In brief: Kuwaiti interior minister resigns

KUWAIT CITY – Kuwait’s embattled interior minister stepped down Sunday amid rising political tensions that include calls for the first major Gulf street protests inspired by uprisings in Egypt and elsewhere.

Opposition groups have sharply escalated pressure on Kuwait’s leadership in recent months over claims of corruption in the oil-rich state and perceived attempts to roll back political freedoms. Kuwait’s political system is the most open in the Gulf, and its parliament is one of the few elected bodies in the region capable of demanding reforms from rulers.

Kuwait’s official KUNA news agency reported that Kuwait’s leaders accepted the resignation of the interior minister, Sheik Jaber Al-Khaled Al-Sabah, and replaced him with a close relative of Kuwait’s ruler.

Scores of homes burn in Australia

PERTH, Australia – A wildfire that tore across the outskirts of an Australian city over the weekend has destroyed at least 41 homes and damaged another 19, authorities said today. One firefighter was injured and several people were treated for smoke inhalation.

Firefighters are close to stopping the spread of that wildfire and another that broke out over the weekend in the same area of Western Australia state. The two blazes have razed 4,000 acres of forested land to the north and southeast of Perth since Saturday, Fire and Emergency Services Authority spokesman Alan Gale said.

####

*Written request 1*.
In the collection entries from the line with "genus: Lonicera" to the line with "order: Santalales", switch "common name" to "vernacular name" and write out those lines again with nothing else changed.
*Written request 2*.
Resume the news briefs on the Kuwaiti minister's resignation and the Perth wildfire, picking up after their final sentence.

Collection entries
####

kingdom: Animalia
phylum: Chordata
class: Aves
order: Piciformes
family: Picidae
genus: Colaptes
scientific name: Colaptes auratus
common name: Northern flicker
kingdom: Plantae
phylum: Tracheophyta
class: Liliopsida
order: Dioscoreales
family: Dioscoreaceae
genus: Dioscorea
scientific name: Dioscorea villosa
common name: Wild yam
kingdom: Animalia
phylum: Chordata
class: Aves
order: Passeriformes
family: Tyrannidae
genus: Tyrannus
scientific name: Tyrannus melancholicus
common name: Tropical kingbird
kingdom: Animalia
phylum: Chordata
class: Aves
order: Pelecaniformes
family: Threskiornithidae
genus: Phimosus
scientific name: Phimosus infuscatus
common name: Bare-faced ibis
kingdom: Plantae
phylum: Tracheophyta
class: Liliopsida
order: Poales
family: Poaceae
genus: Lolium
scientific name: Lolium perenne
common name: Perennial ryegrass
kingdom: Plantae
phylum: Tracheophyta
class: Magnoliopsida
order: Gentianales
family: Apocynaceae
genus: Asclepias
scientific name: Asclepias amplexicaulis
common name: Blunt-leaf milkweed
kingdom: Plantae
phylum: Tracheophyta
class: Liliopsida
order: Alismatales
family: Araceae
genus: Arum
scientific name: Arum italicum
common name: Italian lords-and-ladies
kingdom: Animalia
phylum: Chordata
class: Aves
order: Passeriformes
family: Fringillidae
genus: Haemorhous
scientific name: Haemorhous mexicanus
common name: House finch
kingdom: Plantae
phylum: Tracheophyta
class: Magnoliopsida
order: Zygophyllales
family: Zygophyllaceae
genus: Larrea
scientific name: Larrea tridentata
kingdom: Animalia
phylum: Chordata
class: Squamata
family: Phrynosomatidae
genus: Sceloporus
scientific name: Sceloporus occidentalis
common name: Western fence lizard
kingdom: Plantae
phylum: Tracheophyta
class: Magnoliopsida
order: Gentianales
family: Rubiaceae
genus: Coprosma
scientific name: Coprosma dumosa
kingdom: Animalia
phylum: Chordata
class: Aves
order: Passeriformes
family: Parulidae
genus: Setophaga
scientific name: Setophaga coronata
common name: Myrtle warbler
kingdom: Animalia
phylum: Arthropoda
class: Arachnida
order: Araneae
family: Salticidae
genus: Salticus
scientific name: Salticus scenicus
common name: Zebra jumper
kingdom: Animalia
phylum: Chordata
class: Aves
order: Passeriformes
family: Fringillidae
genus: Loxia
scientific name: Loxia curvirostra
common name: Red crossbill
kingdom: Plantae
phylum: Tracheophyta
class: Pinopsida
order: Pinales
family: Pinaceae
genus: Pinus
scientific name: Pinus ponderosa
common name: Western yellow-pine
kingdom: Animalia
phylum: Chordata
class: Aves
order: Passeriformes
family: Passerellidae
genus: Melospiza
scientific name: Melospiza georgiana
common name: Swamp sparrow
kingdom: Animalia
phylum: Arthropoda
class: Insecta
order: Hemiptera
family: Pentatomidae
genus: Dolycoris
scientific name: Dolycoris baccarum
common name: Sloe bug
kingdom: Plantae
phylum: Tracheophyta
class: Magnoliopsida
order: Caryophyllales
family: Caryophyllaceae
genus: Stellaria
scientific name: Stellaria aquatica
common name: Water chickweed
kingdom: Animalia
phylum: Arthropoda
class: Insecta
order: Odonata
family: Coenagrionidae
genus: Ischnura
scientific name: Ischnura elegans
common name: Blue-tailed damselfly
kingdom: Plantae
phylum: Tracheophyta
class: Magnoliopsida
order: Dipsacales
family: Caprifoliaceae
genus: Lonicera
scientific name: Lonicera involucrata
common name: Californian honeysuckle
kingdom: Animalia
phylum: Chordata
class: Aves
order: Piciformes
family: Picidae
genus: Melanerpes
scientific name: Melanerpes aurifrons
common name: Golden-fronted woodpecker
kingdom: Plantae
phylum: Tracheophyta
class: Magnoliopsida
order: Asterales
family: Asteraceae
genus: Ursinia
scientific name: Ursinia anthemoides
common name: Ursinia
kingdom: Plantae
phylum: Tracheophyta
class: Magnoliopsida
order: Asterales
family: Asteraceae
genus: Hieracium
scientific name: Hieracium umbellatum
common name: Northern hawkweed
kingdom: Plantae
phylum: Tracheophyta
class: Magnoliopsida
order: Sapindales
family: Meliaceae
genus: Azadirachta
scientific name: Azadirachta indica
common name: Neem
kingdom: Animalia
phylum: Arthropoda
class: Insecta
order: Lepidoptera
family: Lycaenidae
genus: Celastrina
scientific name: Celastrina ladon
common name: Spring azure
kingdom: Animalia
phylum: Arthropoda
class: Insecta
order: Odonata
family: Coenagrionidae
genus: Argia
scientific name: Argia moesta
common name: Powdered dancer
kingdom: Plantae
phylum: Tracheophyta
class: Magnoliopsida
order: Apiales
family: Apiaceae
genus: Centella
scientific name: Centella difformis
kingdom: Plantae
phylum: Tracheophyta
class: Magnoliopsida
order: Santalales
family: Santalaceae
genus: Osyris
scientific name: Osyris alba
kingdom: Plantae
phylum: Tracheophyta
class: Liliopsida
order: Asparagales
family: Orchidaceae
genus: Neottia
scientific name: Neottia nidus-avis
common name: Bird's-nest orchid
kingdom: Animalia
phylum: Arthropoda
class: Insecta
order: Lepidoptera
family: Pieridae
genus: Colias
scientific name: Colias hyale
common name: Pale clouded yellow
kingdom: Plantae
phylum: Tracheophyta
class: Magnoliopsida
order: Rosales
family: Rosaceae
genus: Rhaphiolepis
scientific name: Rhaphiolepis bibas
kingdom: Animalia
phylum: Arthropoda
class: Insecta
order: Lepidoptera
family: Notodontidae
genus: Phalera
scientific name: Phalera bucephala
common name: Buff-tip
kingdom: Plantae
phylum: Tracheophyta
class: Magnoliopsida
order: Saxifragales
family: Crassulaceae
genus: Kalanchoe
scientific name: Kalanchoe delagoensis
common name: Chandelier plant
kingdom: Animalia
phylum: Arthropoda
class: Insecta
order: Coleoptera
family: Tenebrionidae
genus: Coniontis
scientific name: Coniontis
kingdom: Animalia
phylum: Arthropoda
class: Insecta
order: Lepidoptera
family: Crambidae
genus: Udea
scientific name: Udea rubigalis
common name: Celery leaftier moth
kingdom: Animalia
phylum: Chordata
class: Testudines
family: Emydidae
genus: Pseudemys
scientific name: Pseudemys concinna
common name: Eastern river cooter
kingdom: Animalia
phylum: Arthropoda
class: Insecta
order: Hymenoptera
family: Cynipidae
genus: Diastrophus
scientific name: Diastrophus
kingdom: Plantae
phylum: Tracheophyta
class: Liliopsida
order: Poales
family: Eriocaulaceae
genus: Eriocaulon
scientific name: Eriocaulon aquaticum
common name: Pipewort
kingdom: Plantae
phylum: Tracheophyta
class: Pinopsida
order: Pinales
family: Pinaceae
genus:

####

*Expected answer 1*.
genus: Lonicera
scientific name: Lonicera involucrata
vernacular name: Californian honeysuckle
kingdom: Animalia
phylum: Chordata
class: Aves
order: Piciformes
family: Picidae
genus: Melanerpes
scientific name: Melanerpes aurifrons
vernacular name: Golden-fronted woodpecker
kingdom: Plantae
phylum: Tracheophyta
class: Magnoliopsida
order: Asterales
family: Asteraceae
genus: Ursinia
scientific name: Ursinia anthemoides
vernacular name: Ursinia
kingdom: Plantae
phylum: Tracheophyta
class: Magnoliopsida
order: Asterales
family: Asteraceae
genus: Hieracium
scientific name: Hieracium umbellatum
vernacular name: Northern hawkweed
kingdom: Plantae
phylum: Tracheophyta
class: Magnoliopsida
order: Sapindales
family: Meliaceae
genus: Azadirachta
scientific name: Azadirachta indica
vernacular name: Neem
kingdom: Animalia
phylum: Arthropoda
class: Insecta
order: Lepidoptera
family: Lycaenidae
genus: Celastrina
scientific name: Celastrina ladon
vernacular name: Spring azure
kingdom: Animalia
phylum: Arthropoda
class: Insecta
order: Odonata
family: Coenagrionidae
genus: Argia
scientific name: Argia moesta
vernacular name: Powdered dancer
kingdom: Plantae
phylum: Tracheophyta
class: Magnoliopsida
order: Apiales
family: Apiaceae
genus: Centella
scientific name: Centella difformis
kingdom: Plantae
phylum: Tracheophyta
class: Magnoliopsida
order: Santalales

*Expected answer 2*.
In Roleystone and the nearby community of Kelmscott, at least 41 houses were destroyed and another 19 damaged, despite the efforts of 200 firefighters, the authority’s chief operations officer, Craig Hynes, told reporters.

Old bomb found in Paris suburb

PARIS – Some 6,000 residents of a Paris suburb were evacuated from their homes while specialists defused a World War II bomb discovered on a building site.

Paris police headquarters said experts successfully rendered the 880-pound bomb harmless in a few hours.

The operation Saturday forced the closure of two neighborhoods in Boulogne-Billancourt, southwest of Paris. The bomb was discovered Jan. 27 on an old factory site of Renault automobiles under renovation.

Such evacuations are not uncommon in France, but are mainly in Normandy where bombs rained down after the Allied D-Day invasion.